(Excerpts from a dataset)
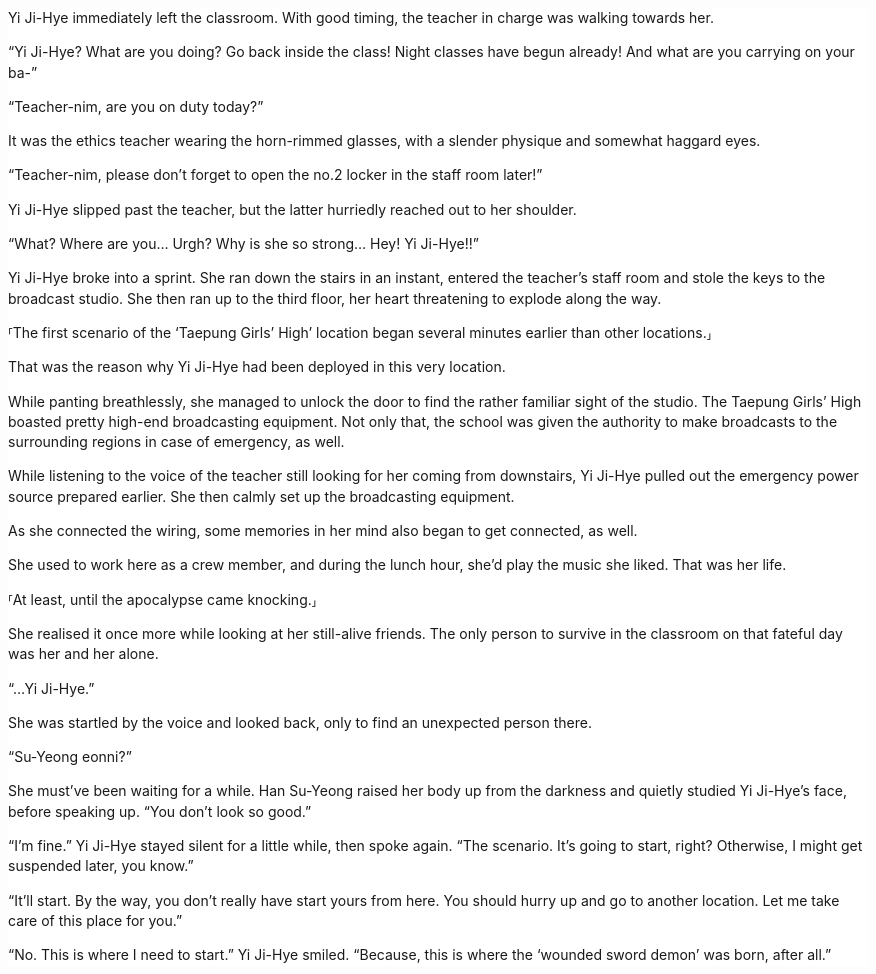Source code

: Yi Ji-Hye immediately left the classroom. With good timing, the teacher in charge was walking towards her.

“Yi Ji-Hye? What are you doing? Go back inside the class! Night classes have begun already! And what are you carrying on your ba-”

“Teacher-nim, are you on duty today?”

It was the ethics teacher wearing the horn-rimmed glasses, with a slender physique and somewhat haggard eyes.

“Teacher-nim, please don’t forget to open the no.2 locker in the staff room later!”

Yi Ji-Hye slipped past the teacher, but the latter hurriedly reached out to her shoulder.

“What? Where are you… Urgh? Why is she so strong… Hey! Yi Ji-Hye!!”

Yi Ji-Hye broke into a sprint. She ran down the stairs in an instant, entered the teacher’s staff room and stole the keys to the broadcast studio. She then ran up to the third floor, her heart threatening to explode along the way.

⸢The first scenario of the ‘Taepung Girls’ High’ location began several minutes earlier than other locations.⸥

That was the reason why Yi Ji-Hye had been deployed in this very location.

While panting breathlessly, she managed to unlock the door to find the rather familiar sight of the studio. The Taepung Girls’ High boasted pretty high-end broadcasting equipment. Not only that, the school was given the authority to make broadcasts to the surrounding regions in case of emergency, as well.

While listening to the voice of the teacher still looking for her coming from downstairs, Yi Ji-Hye pulled out the emergency power source prepared earlier. She then calmly set up the broadcasting equipment.

As she connected the wiring, some memories in her mind also began to get connected, as well.

She used to work here as a crew member, and during the lunch hour, she’d play the music she liked. That was her life.

⸢At least, until the apocalypse came knocking.⸥

She realised it once more while looking at her still-alive friends. The only person to survive in the classroom on that fateful day was her and her alone.

“…Yi Ji-Hye.”

She was startled by the voice and looked back, only to find an unexpected person there.

“Su-Yeong eonni?”

She must’ve been waiting for a while. Han Su-Yeong raised her body up from the darkness and quietly studied Yi Ji-Hye’s face, before speaking up. “You don’t look so good.”

“I’m fine.” Yi Ji-Hye stayed silent for a little while, then spoke again. “The scenario. It’s going to start, right? Otherwise, I might get suspended later, you know.”

“It’ll start. By the way, you don’t really have start yours from here. You should hurry up and go to another location. Let me take care of this place for you.”

“No. This is where I need to start.” Yi Ji-Hye smiled. “Because, this is where the ‘wounded sword demon’ was born, after all.”
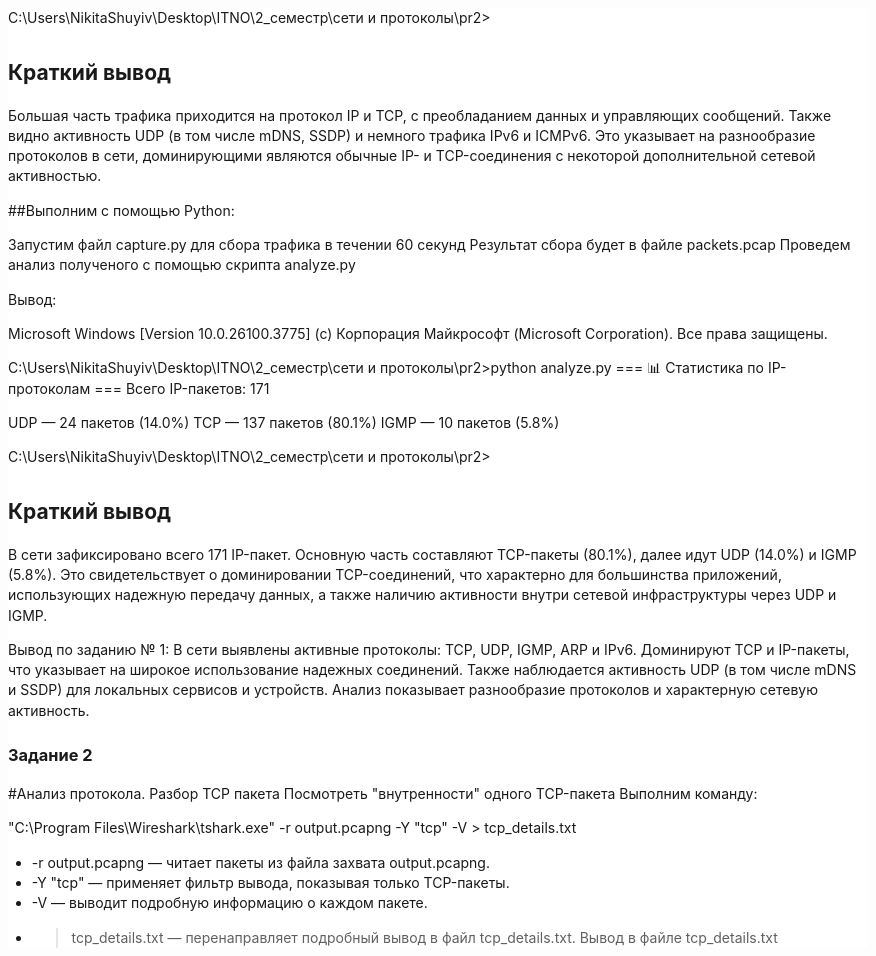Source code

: C:\Users\NikitaShuyiv\Desktop\ITNO\2_семестр\сети и протоколы\pr2>


## Краткий вывод

Большая часть трафика приходится на протокол IP и TCP, с преобладанием данных и управляющих сообщений. Также видно активность UDP (в том числе mDNS, SSDP) и немного трафика IPv6 и ICMPv6. Это указывает на разнообразие протоколов в сети, доминирующими являются обычные IP- и TCP-соединения с некоторой дополнительной сетевой активностью.

##Выполним с помощью Python:

Запустим файл  capture.py для сбора трафика в течении 60 секунд
Результат  сбора будет в  файле packets.pcap
Проведем анализ полученого с помощью скрипта  analyze.py

Вывод:

Microsoft Windows [Version 10.0.26100.3775]
(c) Корпорация Майкрософт (Microsoft Corporation). Все права защищены.

C:\Users\NikitaShuyiv\Desktop\ITNO\2_семестр\сети и протоколы\pr2>python analyze.py
=== 📊 Статистика по IP-протоколам ===
Всего IP-пакетов: 171

UDP                  —   24 пакетов (14.0%)
TCP                  —  137 пакетов (80.1%)
IGMP                 —   10 пакетов (5.8%)

C:\Users\NikitaShuyiv\Desktop\ITNO\2_семестр\сети и протоколы\pr2>

## Краткий вывод

В сети зафиксировано всего 171 IP-пакет. Основную часть составляют TCP-пакеты (80.1%), далее идут UDP (14.0%) и IGMP (5.8%). Это свидетельствует о доминировании TCP-соединений, что характерно для большинства приложений, использующих надежную передачу данных, а также наличию активности внутри сетевой инфраструктуры через UDP и IGMP.

Вывод по заданию № 1:
В сети выявлены активные протоколы: TCP, UDP, IGMP, ARP и IPv6. Доминируют TCP и IP-пакеты, что указывает на широкое использование надежных соединений. Также наблюдается активность UDP (в том числе mDNS и SSDP) для локальных сервисов и устройств. Анализ показывает разнообразие протоколов и характерную сетевую активность.


### Задание 2 
 #Анализ протокола.
Разбор TCP пакета
Посмотреть "внутренности" одного TCP-пакета
Выполним команду:

"C:\Program Files\Wireshark\tshark.exe" -r output.pcapng -Y "tcp" -V > tcp_details.txt

- -r output.pcapng — читает пакеты из файла захвата output.pcapng.
- -Y "tcp" — применяет фильтр вывода, показывая только TCP-пакеты.
- -V — выводит подробную информацию о каждом пакете.
- > tcp_details.txt — перенаправляет подробный вывод в файл tcp_details.txt.
Вывод в файле tcp_details.txt
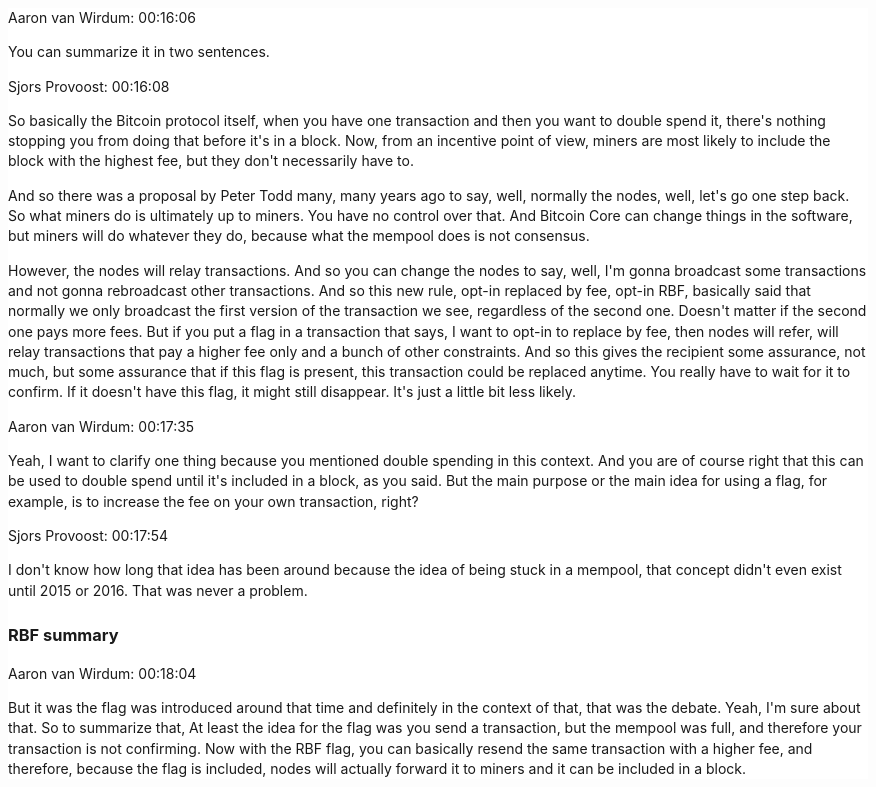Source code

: Aaron van Wirdum: 00:16:06

You can summarize it in two sentences.

Sjors Provoost: 00:16:08

So basically the Bitcoin protocol itself, when you have one transaction and then you want to double spend it, there's nothing stopping you from doing that before it's in a block.
Now, from an incentive point of view, miners are most likely to include the block with the highest fee, but they don't necessarily have to.

And so there was a proposal by Peter Todd many, many years ago to say, well, normally the nodes, well, let's go one step back.
So what miners do is ultimately up to miners.
You have no control over that.
And Bitcoin Core can change things in the software, but miners will do whatever they do, because what the mempool does is not consensus.

However, the nodes will relay transactions.
And so you can change the nodes to say, well, I'm gonna broadcast some transactions and not gonna rebroadcast other transactions.
And so this new rule, opt-in replaced by fee, opt-in RBF, basically said that normally we only broadcast the first version of the transaction we see, regardless of the second one.
Doesn't matter if the second one pays more fees.
But if you put a flag in a transaction that says, I want to opt-in to replace by fee, then nodes will refer, will relay transactions that pay a higher fee only and a bunch of other constraints.
And so this gives the recipient some assurance, not much, but some assurance that if this flag is present, this transaction could be replaced anytime.
You really have to wait for it to confirm.
If it doesn't have this flag, it might still disappear.
It's just a little bit less likely.

Aaron van Wirdum: 00:17:35

Yeah, I want to clarify one thing because you mentioned double spending in this context.
And you are of course right that this can be used to double spend until it's included in a block, as you said.
But the main purpose or the main idea for using a flag, for example, is to increase the fee on your own transaction, right?

Sjors Provoost: 00:17:54

I don't know how long that idea has been around because the idea of being stuck in a mempool, that concept didn't even exist until 2015 or 2016.
That was never a problem.

### RBF summary

Aaron van Wirdum: 00:18:04

But it was the flag was introduced around that time and definitely in the context of that, that was the debate.
Yeah, I'm sure about that.
So to summarize that, At least the idea for the flag was you send a transaction, but the mempool was full, and therefore your transaction is not confirming.
Now with the RBF flag, you can basically resend the same transaction with a higher fee, and therefore, because the flag is included, nodes will actually forward it to miners and it can be included in a block.
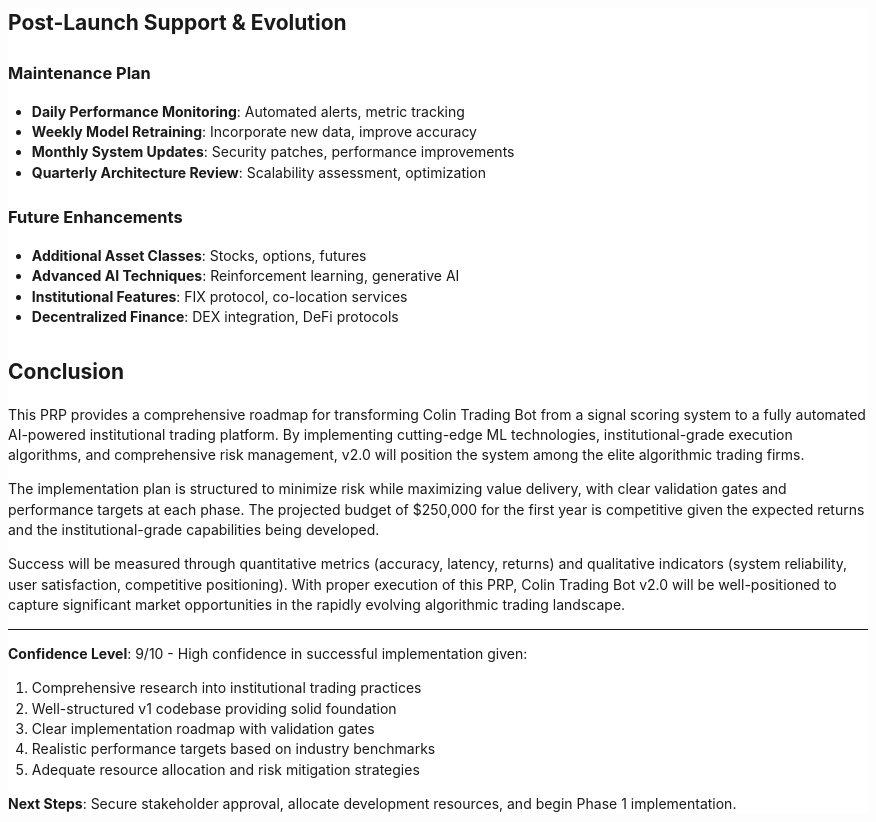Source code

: ## Post-Launch Support & Evolution

### Maintenance Plan
- **Daily Performance Monitoring**: Automated alerts, metric tracking
- **Weekly Model Retraining**: Incorporate new data, improve accuracy
- **Monthly System Updates**: Security patches, performance improvements
- **Quarterly Architecture Review**: Scalability assessment, optimization

### Future Enhancements
- **Additional Asset Classes**: Stocks, options, futures
- **Advanced AI Techniques**: Reinforcement learning, generative AI
- **Institutional Features**: FIX protocol, co-location services
- **Decentralized Finance**: DEX integration, DeFi protocols

## Conclusion

This PRP provides a comprehensive roadmap for transforming Colin Trading Bot from a signal scoring system to a fully automated AI-powered institutional trading platform. By implementing cutting-edge ML technologies, institutional-grade execution algorithms, and comprehensive risk management, v2.0 will position the system among the elite algorithmic trading firms.

The implementation plan is structured to minimize risk while maximizing value delivery, with clear validation gates and performance targets at each phase. The projected budget of $250,000 for the first year is competitive given the expected returns and the institutional-grade capabilities being developed.

Success will be measured through quantitative metrics (accuracy, latency, returns) and qualitative indicators (system reliability, user satisfaction, competitive positioning). With proper execution of this PRP, Colin Trading Bot v2.0 will be well-positioned to capture significant market opportunities in the rapidly evolving algorithmic trading landscape.

---

**Confidence Level**: 9/10 - High confidence in successful implementation given:
1. Comprehensive research into institutional trading practices
2. Well-structured v1 codebase providing solid foundation
3. Clear implementation roadmap with validation gates
4. Realistic performance targets based on industry benchmarks
5. Adequate resource allocation and risk mitigation strategies

**Next Steps**: Secure stakeholder approval, allocate development resources, and begin Phase 1 implementation.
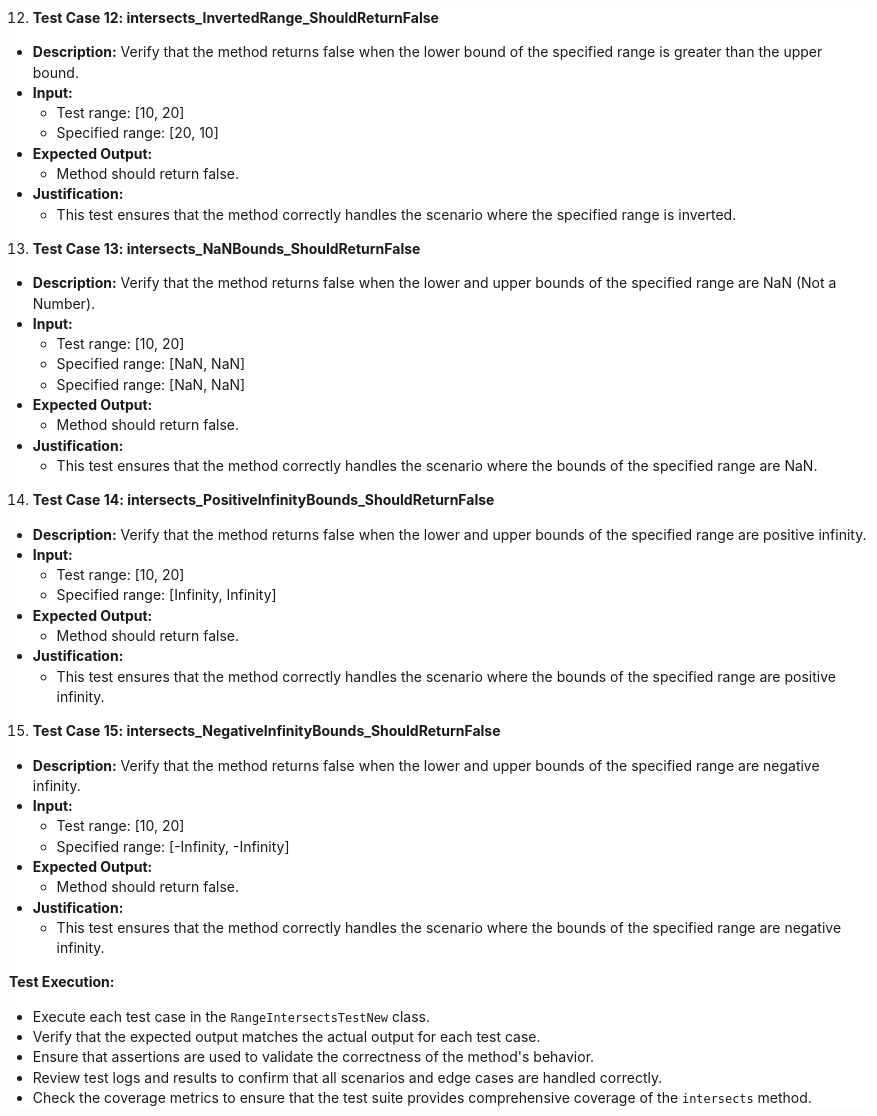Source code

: 12. **Test Case 12: intersects_InvertedRange_ShouldReturnFalse**
   - **Description:** Verify that the method returns false when the lower bound of the specified range is greater than the upper bound.
   - **Input:** 
     - Test range: [10, 20]
     - Specified range: [20, 10]
   - **Expected Output:** 
     - Method should return false.
   - **Justification:** 
     - This test ensures that the method correctly handles the scenario where the specified range is inverted.

13. **Test Case 13: intersects_NaNBounds_ShouldReturnFalse**
   - **Description:** Verify that the method returns false when the lower and upper bounds of the specified range are NaN (Not a Number).
   - **Input:** 
     - Test range: [10, 20]
     - Specified range: [NaN, NaN]
     - Specified range: [NaN, NaN]
   - **Expected Output:** 
     - Method should return false.
   - **Justification:** 
     - This test ensures that the method correctly handles the scenario where the bounds of the specified range are NaN.

14. **Test Case 14: intersects_PositiveInfinityBounds_ShouldReturnFalse**
   - **Description:** Verify that the method returns false when the lower and upper bounds of the specified range are positive infinity.
   - **Input:** 
     - Test range: [10, 20]
     - Specified range: [Infinity, Infinity]
   - **Expected Output:** 
     - Method should return false.
   - **Justification:** 
     - This test ensures that the method correctly handles the scenario where the bounds of the specified range are positive infinity.

15. **Test Case 15: intersects_NegativeInfinityBounds_ShouldReturnFalse**
   - **Description:** Verify that the method returns false when the lower and upper bounds of the specified range are negative infinity.
   - **Input:** 
     - Test range: [10, 20]
     - Specified range: [-Infinity, -Infinity]
   - **Expected Output:** 
     - Method should return false.
   - **Justification:** 
     - This test ensures that the method correctly handles the scenario where the bounds of the specified range are negative infinity.

**Test Execution:**
- Execute each test case in the `RangeIntersectsTestNew` class.
- Verify that the expected output matches the actual output for each test case.
- Ensure that assertions are used to validate the correctness of the method's behavior.
- Review test logs and results to confirm that all scenarios and edge cases are handled correctly.
- Check the coverage metrics to ensure that the test suite provides comprehensive coverage of the `intersects` method.
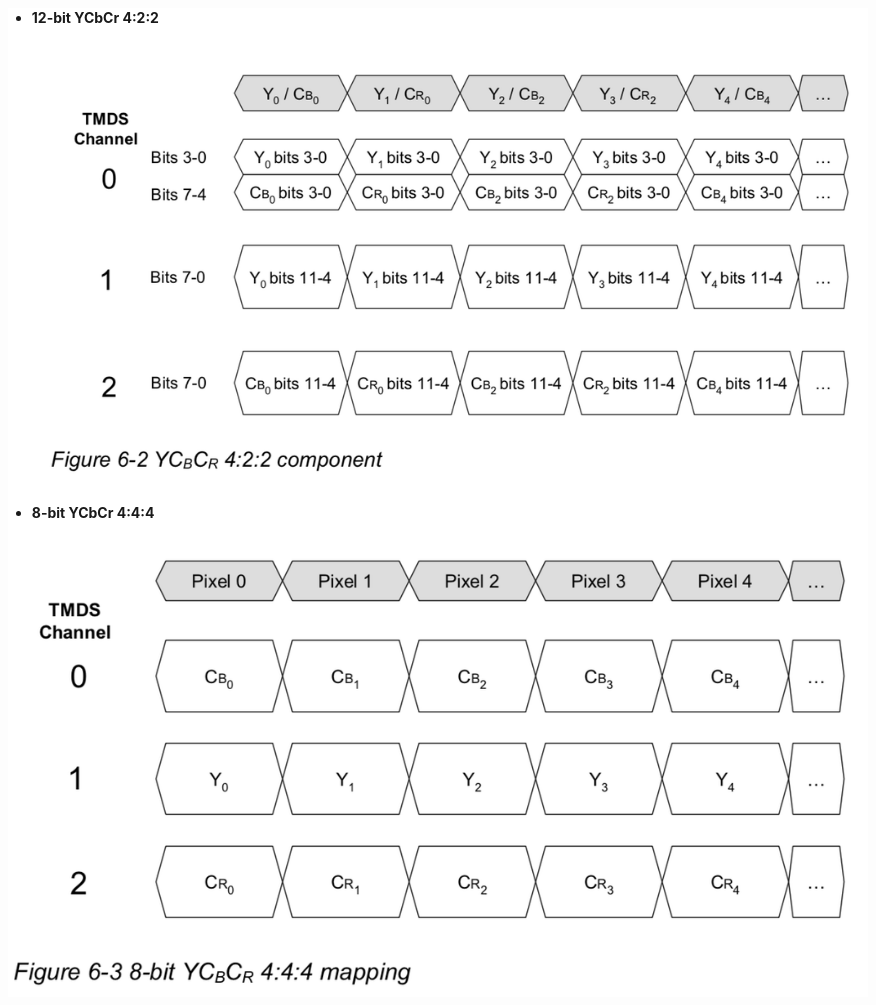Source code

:    * **12-bit YCbCr 4:2:2**

     ![YCbCr422-12bit](./picture/YCbCr422-12bit.png)

   * **8-bit YCbCr 4:4:4**

![YCbCr444-8bit](./picture/YCbCr444-8bit.png)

GOAL OF THE EXERCISE: Give the lines again exactly, beginning with the first line of the records above and ending with the line that contains "Yi Ji-Hye broke", and include no pictures.

SOLUTION FOR THIS PROBLEM:
Source code

: Yi Ji-Hye immediately left the classroom. With good timing, the teacher in charge was walking towards her.

“Yi Ji-Hye? What are you doing? Go back inside the class! Night classes have begun already! And what are you carrying on your ba-”

“Teacher-nim, are you on duty today?”

It was the ethics teacher wearing the horn-rimmed glasses, with a slender physique and somewhat haggard eyes.

“Teacher-nim, please don’t forget to open the no.2 locker in the staff room later!”

Yi Ji-Hye slipped past the teacher, but the latter hurriedly reached out to her shoulder.

“What? Where are you… Urgh? Why is she so strong… Hey! Yi Ji-Hye!!”

Yi Ji-Hye broke into a sprint. She ran down the stairs in an instant, entered the teacher’s staff room and stole the keys to the broadcast studio. She then ran up to the third floor, her heart threatening to explode along the way.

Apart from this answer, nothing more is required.